Russian election interference
National flag, elections, ballot box, casting vote.

A report from the Senate Intelligence Committee released last week concluded that the Russian government extensively interfered in U.S. elections from 2014 to at least 2017.

The partially redacted bipartisan report describes several findings related to Russian activities, including:

  • “While the Committee does not know with confidence what Moscow’s intentions were, Russia may have been probing vulnerabilities in voting systems to exploit later… [or] may have sought to undermine confidence in the 2016 U.S. election simply through the discovery of their activity.”

  • “State election officials… were not sufficiently warned or prepared to handle an attack from a hostile nation-state actor.

  • “DHS and FBI alerted states to the threat of cyber attacks in… 2016, but the warnings did not provide enough information or go to the right people.”

  • “In 2016, cybersecurity for electoral infrastructure at the state and local level was sorely lacking… [V]oter registration databases were not as secure as they could have been. Aging voting equipment… were vulnerable to exploitation by a committed adversary.”

While citing an “unprecedented level of activity,” the report also maintains that it found no evidence of the alteration of vote tallies, but it qualified its position by stating that “the Committee and IC’s insight into this are limited.”

The report details evidence of Russian activity targeting elections in all 50 states in 2016, and cites an inability on the part of the Committee or Department of Homeland Security to determine a clear pattern or goal.

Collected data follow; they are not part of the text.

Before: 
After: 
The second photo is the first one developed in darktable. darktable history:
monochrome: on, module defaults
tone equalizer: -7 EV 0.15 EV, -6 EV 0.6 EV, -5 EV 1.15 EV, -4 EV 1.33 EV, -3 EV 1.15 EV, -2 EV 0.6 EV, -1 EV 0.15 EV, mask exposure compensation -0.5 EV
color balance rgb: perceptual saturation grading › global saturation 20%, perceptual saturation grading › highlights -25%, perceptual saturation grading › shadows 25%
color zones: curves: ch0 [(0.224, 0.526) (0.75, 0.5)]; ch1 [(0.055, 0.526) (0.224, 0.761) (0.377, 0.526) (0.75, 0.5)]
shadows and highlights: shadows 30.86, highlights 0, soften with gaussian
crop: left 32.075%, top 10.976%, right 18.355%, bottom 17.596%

DHS representatives are quoted as saying that “there wasn’t a clear red state-blue state-purple state more electoral votes, less electoral votes” pattern.

The report concluded with a series of recommendations, including creating a policy of deterrence and responses to attacks on election infrastructure to “send a clear message and create significant costs for the perpetrator.” Strengthening cyber defenses for election-related systems, replacing outdated equipment, and providing greater funding for states were also recommended.

“I hope the bipartisan findings and recommendations outlined in this report will underscore to the White House and all of our colleagues, regardless of political party, that this threat remains urgent, and we have a responsibility to defend our democracy against it,” said committee member Senator Mark Warner in a statement.